> **What is required**:
Write out nothing except the lines running from the one containing "5: Reseasonalize Forecast**" to the last line of the data, exactly as they stand.

> **Supplied information**:

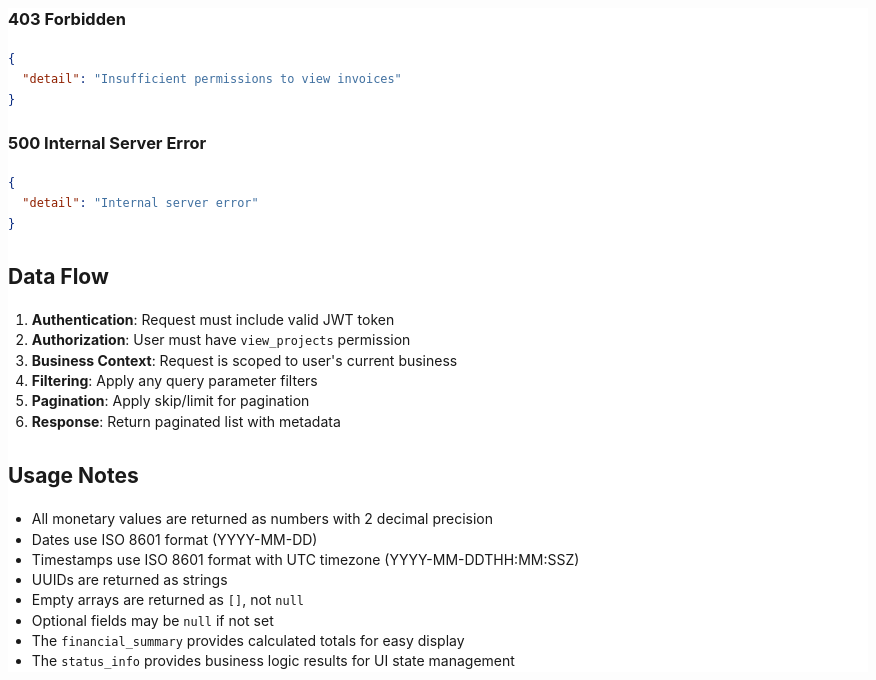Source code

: ### 403 Forbidden
```json
{
  "detail": "Insufficient permissions to view invoices"
}
```

### 500 Internal Server Error
```json
{
  "detail": "Internal server error"
}
```

## Data Flow

1. **Authentication**: Request must include valid JWT token
2. **Authorization**: User must have `view_projects` permission
3. **Business Context**: Request is scoped to user's current business
4. **Filtering**: Apply any query parameter filters
5. **Pagination**: Apply skip/limit for pagination
6. **Response**: Return paginated list with metadata

## Usage Notes

- All monetary values are returned as numbers with 2 decimal precision
- Dates use ISO 8601 format (YYYY-MM-DD)
- Timestamps use ISO 8601 format with UTC timezone (YYYY-MM-DDTHH:MM:SSZ)
- UUIDs are returned as strings
- Empty arrays are returned as `[]`, not `null`
- Optional fields may be `null` if not set
- The `financial_summary` provides calculated totals for easy display
- The `status_info` provides business logic results for UI state management 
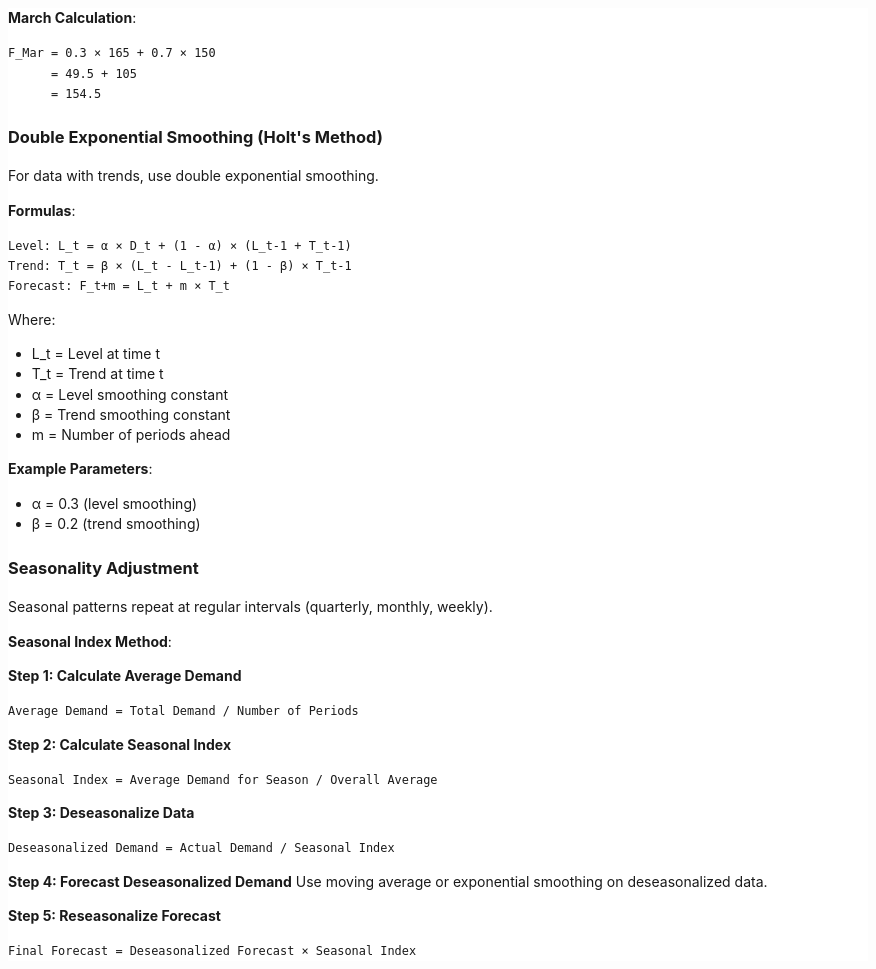 **March Calculation**:
```
F_Mar = 0.3 × 165 + 0.7 × 150
      = 49.5 + 105
      = 154.5
```

### Double Exponential Smoothing (Holt's Method)

For data with trends, use double exponential smoothing.

**Formulas**:
```
Level: L_t = α × D_t + (1 - α) × (L_t-1 + T_t-1)
Trend: T_t = β × (L_t - L_t-1) + (1 - β) × T_t-1
Forecast: F_t+m = L_t + m × T_t
```

Where:
- L_t = Level at time t
- T_t = Trend at time t
- α = Level smoothing constant
- β = Trend smoothing constant
- m = Number of periods ahead

**Example Parameters**:
- α = 0.3 (level smoothing)
- β = 0.2 (trend smoothing)

### Seasonality Adjustment

Seasonal patterns repeat at regular intervals (quarterly, monthly, weekly).

**Seasonal Index Method**:

**Step 1: Calculate Average Demand**
```
Average Demand = Total Demand / Number of Periods
```

**Step 2: Calculate Seasonal Index**
```
Seasonal Index = Average Demand for Season / Overall Average
```

**Step 3: Deseasonalize Data**
```
Deseasonalized Demand = Actual Demand / Seasonal Index
```

**Step 4: Forecast Deseasonalized Demand**
Use moving average or exponential smoothing on deseasonalized data.

**Step 5: Reseasonalize Forecast**
```
Final Forecast = Deseasonalized Forecast × Seasonal Index
```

> **Response to the exercise**:
**Step 5: Reseasonalize Forecast**
```
Final Forecast = Deseasonalized Forecast × Seasonal Index
```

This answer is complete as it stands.